The initialize_distributed_training() function sets up PyTorch’s distributed training infrastructure automatically. It configures the NCCL backend, assigns GPUs to processes, and synchronizes all workers.

Function Signature

def initialize_distributed_training() -> None

Basic Usage

Call this function at the start of your training script, before creating models or loading data:
import sf_tensor as sft

if __name__ == "__main__":
    # Initialize distributed training
    sft.initialize_distributed_training()

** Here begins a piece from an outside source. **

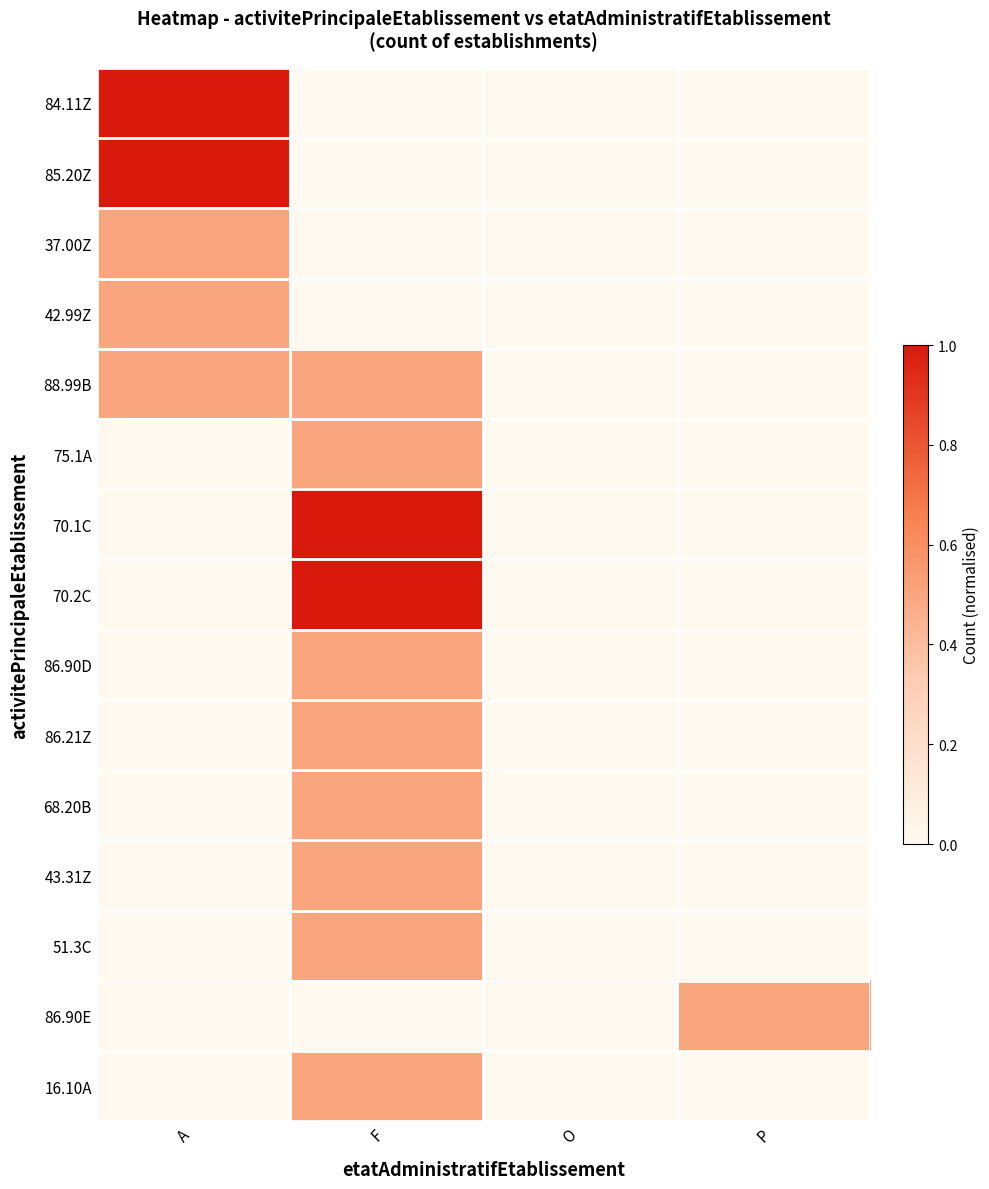

True or false: 84.11Z has a value of 1.0 at A.

True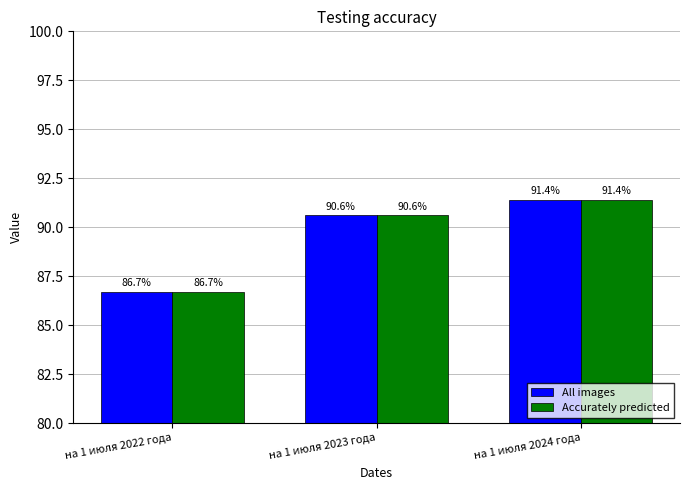

Rank the categories by All images value from highest to lowest.

на 1 июля 2024 года, на 1 июля 2023 года, на 1 июля 2022 года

    # Rest of your training code...

How It Works

The initialization process follows these steps (you don’t need to worry about these when using the function):
  1. Load Cluster Configuration: Reads cluster specifications from environment variables
  2. Check GPU Count: Skips initialization if running on a single GPU (no distribution needed)
  3. Initialize Process Group: Sets up NCCL backend for GPU communication
  4. Assign Devices: Binds each process to its designated GPU using LOCAL_RANK
  5. Synchronize: Creates a barrier to ensure all processes are ready

Complete Example

import os
import torch
import torch.nn as nn
import sf_tensor as sft

if __name__ == "__main__":
    # Get local rank for this process
    local_rank = int(os.environ.get("LOCAL_RANK", 0))
    torch.cuda.set_device(local_rank)

    # Initialize distributed training
    sft.initialize_distributed_training()

    # Get device for this process
    device = sft.get_device()

    # Create model
    model = nn.Sequential(
        nn.Linear(784, 256),
        nn.ReLU(),
        nn.Linear(256, 10)
    ).to(device)

    # Log initialization (only prints on rank 0)
    sft.log(f"Initialized on {torch.cuda.device_count()} GPUs")

    # Your training loop here...

Checking Initialization Status

You can check if distributed training was initialized using PyTorch’s built-in function:
import torch.distributed as dist

if dist.is_initialized():
    print(f"Running on rank {dist.get_rank()} of {dist.get_world_size()}")
else:
    print("Running in single-GPU mode")

Best Practices

Call initialize_distributed_training() as early as possible in your script, before creating models or loading data. This ensures proper GPU assignment.